Collapse of Bulb demonstrates failure of energy price cap, says IEA
Commenting on reports that Bulb Energy has fallen into special administration, Andy Mayer, Environment, Energy and Infrastructure Analyst at free market think tank the Institute of Economic Affairs, said:
“The collapse of Bulb, Britain’s seventh largest retail energy company, is a direct result of government policy, specifically the energy price cap.
“This is the twentieth British energy company to fail since global gas prices rose sharply this year, yet the government persist in this policy, while promoting a fiction of fairness and control through central planning that has real and damaging consequences. The result is a £400 per customer difference between wholesale and retail prices, multiple business failures, and temporary state ownership of an insolvent business.
“Bulb’s customers will be protected, through the Special Administrator Regime, but their creditors and investors will suffer, leading to a wider loss of confidence in energy concerns.
“Who would choose to invest in a market when the government has shown a willingness to let companies go to the wall rather than break political promises on prices they cannot keep? Prices are going to have to rise regardless, but the damage will already have been done. It is time to end the price cap.”

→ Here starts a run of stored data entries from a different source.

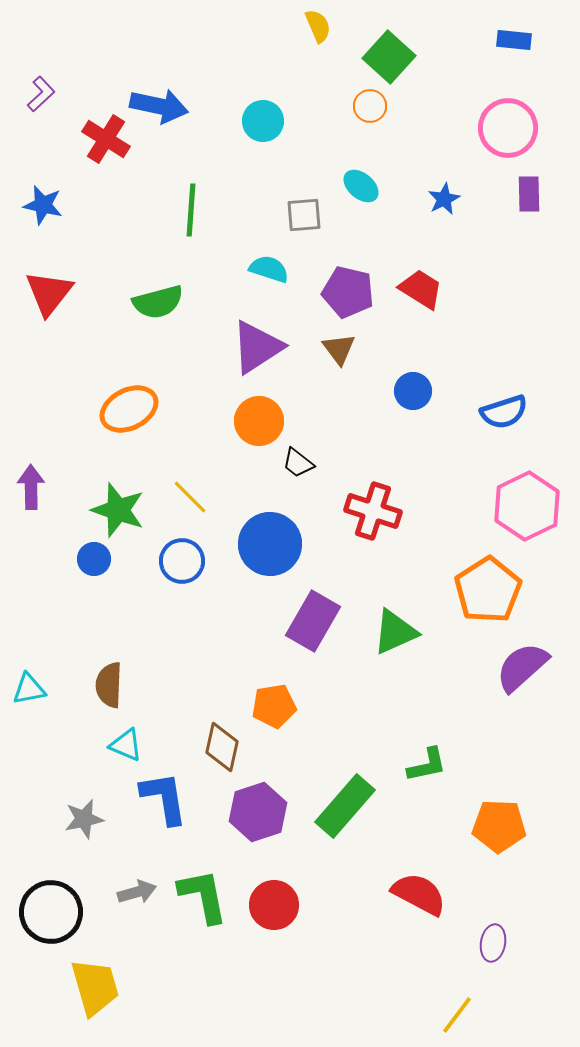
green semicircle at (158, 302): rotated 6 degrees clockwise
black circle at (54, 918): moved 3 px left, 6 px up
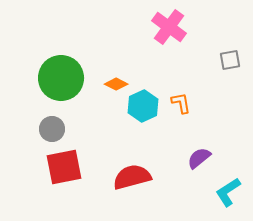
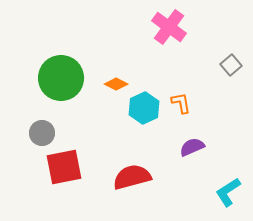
gray square: moved 1 px right, 5 px down; rotated 30 degrees counterclockwise
cyan hexagon: moved 1 px right, 2 px down
gray circle: moved 10 px left, 4 px down
purple semicircle: moved 7 px left, 11 px up; rotated 15 degrees clockwise
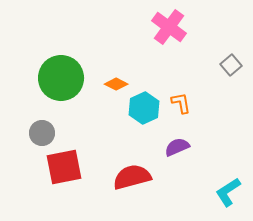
purple semicircle: moved 15 px left
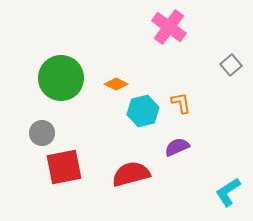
cyan hexagon: moved 1 px left, 3 px down; rotated 12 degrees clockwise
red semicircle: moved 1 px left, 3 px up
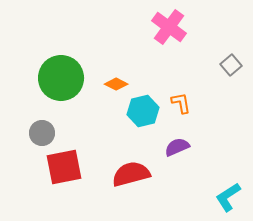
cyan L-shape: moved 5 px down
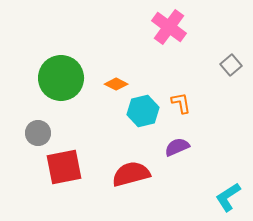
gray circle: moved 4 px left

The firm’s 1.7 million customers will be continue to be supplied by the energy regulator Ofgem, after the firm agreed to be put into special measures during weekend talks.
Half of Britain’s energy suppliers have already gone bust this year, 14 of which collapsed throughout October and September.
Gas prices have soared by 250% since January.
The energy price cap currently limits how much firms can charge consumers, which means the costs of wholesale price surges mostly fall on the suppliers.
Experts forecast that the energy price cap will be permitted to rise by an additional £400 when it is next reviewed in February.